===== Article =====

I have the business sense of a squirrel, but even I can see a disturbing financial trend for our student media here. We’ve been looking at our quarterly income statements today, wondering how to stop the bleeding. Ad revenue looks to be down 20 to 25 percent from last year at this time. We had hoped that the problem was local – that we were doing something wrong and could find a way to fix it. But after hearing from business advisers from around the country, it looks as though nearly everyone’s in the same boat. National advertising appears to be the primary culprit, but local has been tough, too.
We’re finding areas to make cuts, but really, personnel is the only place to make a significant dent. So we either hire fewer reporters, photographers, designers, etc., and ask more of our already-overworked editors, or we reduce all staff and start printing smaller papers with less local content and – gasp – maybe even less frequently. And in the process, we sacrifice part of our educational mission.

===== Data provided =====

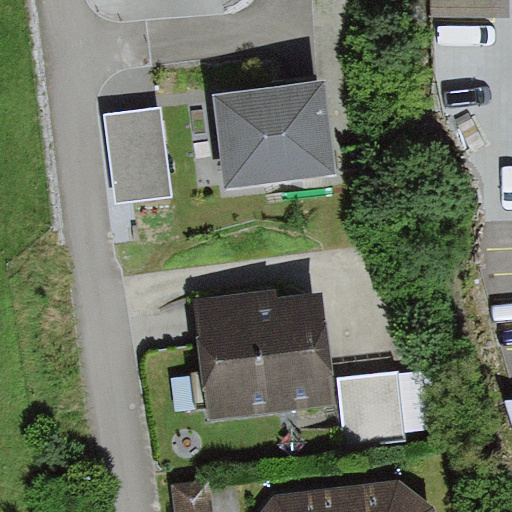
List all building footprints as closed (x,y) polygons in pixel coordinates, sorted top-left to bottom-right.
[(430,0),(431,18),(508,17),(507,0),(430,0)] [(326,78),(212,94),(216,129),(223,187),(337,172),(326,78)] [(160,108),(105,115),(116,202),(171,195),(160,108)] [(207,420),(334,404),(320,294),(277,300),(276,289),(192,300),(201,372),(191,373),(195,404),(205,402),(207,420)] [(401,443),(396,374),(339,379),(344,448),(401,443)] [(213,511),(210,477),(171,481),(175,511),(213,511)] [(275,495),(261,511),(436,511),(436,506),(398,480),(275,495)]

=====

## Requirement 1
In the second paragraph of the piece on student media finances, list the staff positions it names.
## Requirement 2
Answer these questions about the piece on student media finances:
(a) By how much does ad revenue look to be down from last year at this time?
(b) What appears to be the primary culprit?
(c) What is the only place where cuts could make a significant dent?
## Requirement 3
Pick up the piece on student media finances after its last sentence and continue it.

## Written response 1
Reporters, photographers, designers, editors

## Written response 2
(a) 20 to 25 percent
(b) National advertising
(c) Personnel

## Written response 3
So my question for Innovation in College Media is this: Are college media nearing a point where we need to invent new business models to sustain ourselves? Of course new media is part of that mix, but it’s still not a major source of revenue (at least not here). The print product still pays almost all of the bills. Meanwhile, fewer people read newspapers.
Do we look for revenue aside from advertising? What might that look like? Do we publish a printed newspaper less frequently, and attempt to drive readers to an innovative Web site in hopes that they won’t give up on us altogether? Will advertisers support that? Do we create niche publications?
And, can we get good advice from professional news media, other than “Welcome to the real world?”
I don’t know any of these answers. I’m hoping some of you might.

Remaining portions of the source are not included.